**O que fazer**
No texto sobre a COP26, em que cidade decorreu essa conferência?

**Trecho do texto**
COP26 e o Desafio que se Impõe Para Moçambique: Transição Energética.
Por Amade Casimiro Nacir
COP26 é a sigla institucionalizada para designar a vigésima sexta Conferência de Partes (Conference of Parties – COP). Conferência de Partes que assinaram a Convenção Quadro das Nações Unidas Contra às Mudanças Climáticas, ou para o combate às mudanças climáticas. Às partes são então os Estados. Essa conferência realizou-se no ano passado, em Glasgow, na Escócia, Reino Unido. Ora, como habitual nas COPs, em Glasgow discutiu-se sobre os desafios, perspectivas, avanços e recuos inerentes as mudanças climáticas.
E vários assuntos foram discutidos, culminando com o Pacto Climático de Glasgow (tradução livre de Glasgow Climate Pact). Os pontos a atentar, relacionados ao pacto são: o reconhecimento da emergência climática que já ocasiona consequências adversas; por isso a necessidade de acelerar a acção climática; deixando de usar os combustíveis fósseis; o que necessita esforços para o financiamento climático; apoio para adaptação; operacionalização de todas às decisões de Paris (COP 21); e focalização nas perdas e danos climáticos (UN, 2021 ). Como se depreende, todos os pontos acima elencados são pertinentes para fazer face as mudanças climáticas, entretanto a transição energética é dos pontos nevrálgicos.
Mas o que então significa transição energética? De forma caricatural, o dicionário Priberam de língua portuguesa considera que transição é o facto de passar de um assunto ou estado para outro (www.priberam.pt). Mecanicamente a transição energética é de mesma forma antiga que o conceito de energia. Porquanto, a humanidade sempre efetuou a transição energética, i.e., do fogo para as energias fósseis, das energias fosseis à energia eólica, da energia eólica à energia hidráulica, solar, nuclear, etc. em sentido difuso (www.edp.com).

**Material fornecido**
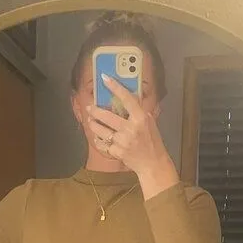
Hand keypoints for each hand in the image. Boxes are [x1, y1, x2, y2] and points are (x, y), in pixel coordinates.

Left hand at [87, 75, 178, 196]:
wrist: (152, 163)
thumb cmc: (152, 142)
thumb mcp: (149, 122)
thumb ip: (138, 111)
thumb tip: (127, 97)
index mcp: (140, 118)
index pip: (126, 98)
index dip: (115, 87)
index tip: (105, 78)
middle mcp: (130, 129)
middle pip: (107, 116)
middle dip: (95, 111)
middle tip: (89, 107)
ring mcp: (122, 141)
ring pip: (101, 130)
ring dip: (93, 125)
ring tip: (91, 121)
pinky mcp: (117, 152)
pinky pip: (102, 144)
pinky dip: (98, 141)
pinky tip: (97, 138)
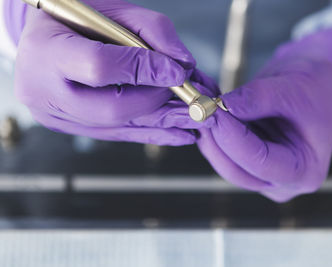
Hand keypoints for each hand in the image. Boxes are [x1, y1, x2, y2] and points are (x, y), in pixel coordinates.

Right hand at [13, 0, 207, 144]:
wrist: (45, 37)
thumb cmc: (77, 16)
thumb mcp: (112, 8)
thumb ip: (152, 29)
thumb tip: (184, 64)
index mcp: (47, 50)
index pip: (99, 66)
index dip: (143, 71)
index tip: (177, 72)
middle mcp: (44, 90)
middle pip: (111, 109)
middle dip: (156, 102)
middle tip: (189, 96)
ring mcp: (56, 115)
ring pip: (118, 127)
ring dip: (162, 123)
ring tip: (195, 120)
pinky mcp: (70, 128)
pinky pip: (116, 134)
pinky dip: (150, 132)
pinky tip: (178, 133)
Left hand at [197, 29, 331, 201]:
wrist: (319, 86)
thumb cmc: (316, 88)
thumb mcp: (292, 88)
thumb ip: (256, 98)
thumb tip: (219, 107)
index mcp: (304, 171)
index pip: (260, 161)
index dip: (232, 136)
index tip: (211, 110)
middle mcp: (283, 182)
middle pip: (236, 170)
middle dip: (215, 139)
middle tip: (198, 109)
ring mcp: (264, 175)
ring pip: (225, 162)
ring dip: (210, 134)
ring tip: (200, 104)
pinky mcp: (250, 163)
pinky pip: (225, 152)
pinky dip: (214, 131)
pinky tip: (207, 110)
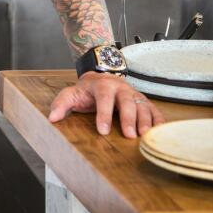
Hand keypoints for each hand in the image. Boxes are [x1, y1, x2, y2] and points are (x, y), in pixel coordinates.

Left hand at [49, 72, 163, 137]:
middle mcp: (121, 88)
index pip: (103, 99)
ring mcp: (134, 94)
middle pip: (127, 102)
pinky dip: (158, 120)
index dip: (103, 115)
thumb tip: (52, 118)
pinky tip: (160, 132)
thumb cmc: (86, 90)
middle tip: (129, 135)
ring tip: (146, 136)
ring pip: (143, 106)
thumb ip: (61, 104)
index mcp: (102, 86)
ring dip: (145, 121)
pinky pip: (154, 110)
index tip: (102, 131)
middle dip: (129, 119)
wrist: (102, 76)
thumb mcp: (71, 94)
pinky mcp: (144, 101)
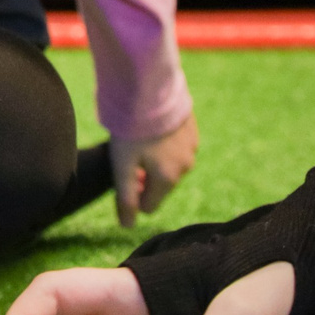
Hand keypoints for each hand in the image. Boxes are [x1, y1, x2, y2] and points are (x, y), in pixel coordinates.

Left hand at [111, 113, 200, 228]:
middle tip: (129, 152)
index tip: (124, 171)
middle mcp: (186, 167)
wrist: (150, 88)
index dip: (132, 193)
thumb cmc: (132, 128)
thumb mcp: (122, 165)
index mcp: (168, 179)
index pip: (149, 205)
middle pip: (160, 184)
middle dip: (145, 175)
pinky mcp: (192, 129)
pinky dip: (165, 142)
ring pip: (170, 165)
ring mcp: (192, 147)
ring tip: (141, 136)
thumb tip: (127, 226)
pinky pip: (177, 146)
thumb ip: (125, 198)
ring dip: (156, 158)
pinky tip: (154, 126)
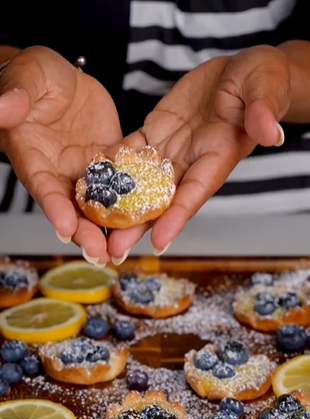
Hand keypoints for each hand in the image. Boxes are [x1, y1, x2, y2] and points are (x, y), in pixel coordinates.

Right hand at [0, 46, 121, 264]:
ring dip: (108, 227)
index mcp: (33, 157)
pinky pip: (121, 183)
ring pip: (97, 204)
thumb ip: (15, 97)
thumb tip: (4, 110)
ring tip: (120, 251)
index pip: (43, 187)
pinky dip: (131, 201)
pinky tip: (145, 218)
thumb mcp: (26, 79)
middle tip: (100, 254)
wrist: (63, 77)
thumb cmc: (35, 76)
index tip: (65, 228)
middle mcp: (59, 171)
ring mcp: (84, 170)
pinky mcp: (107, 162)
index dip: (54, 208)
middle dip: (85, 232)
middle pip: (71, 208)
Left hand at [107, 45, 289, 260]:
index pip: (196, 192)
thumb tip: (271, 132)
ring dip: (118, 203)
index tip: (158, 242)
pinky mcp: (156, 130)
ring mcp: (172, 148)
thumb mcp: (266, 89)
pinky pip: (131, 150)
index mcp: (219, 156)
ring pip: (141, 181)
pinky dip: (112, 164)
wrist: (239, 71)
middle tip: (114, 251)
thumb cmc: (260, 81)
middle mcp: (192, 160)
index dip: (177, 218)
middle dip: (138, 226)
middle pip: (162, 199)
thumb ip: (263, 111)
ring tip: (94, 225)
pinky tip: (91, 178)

**Resposta do exercício**
Em Glasgow, na Escócia, Reino Unido.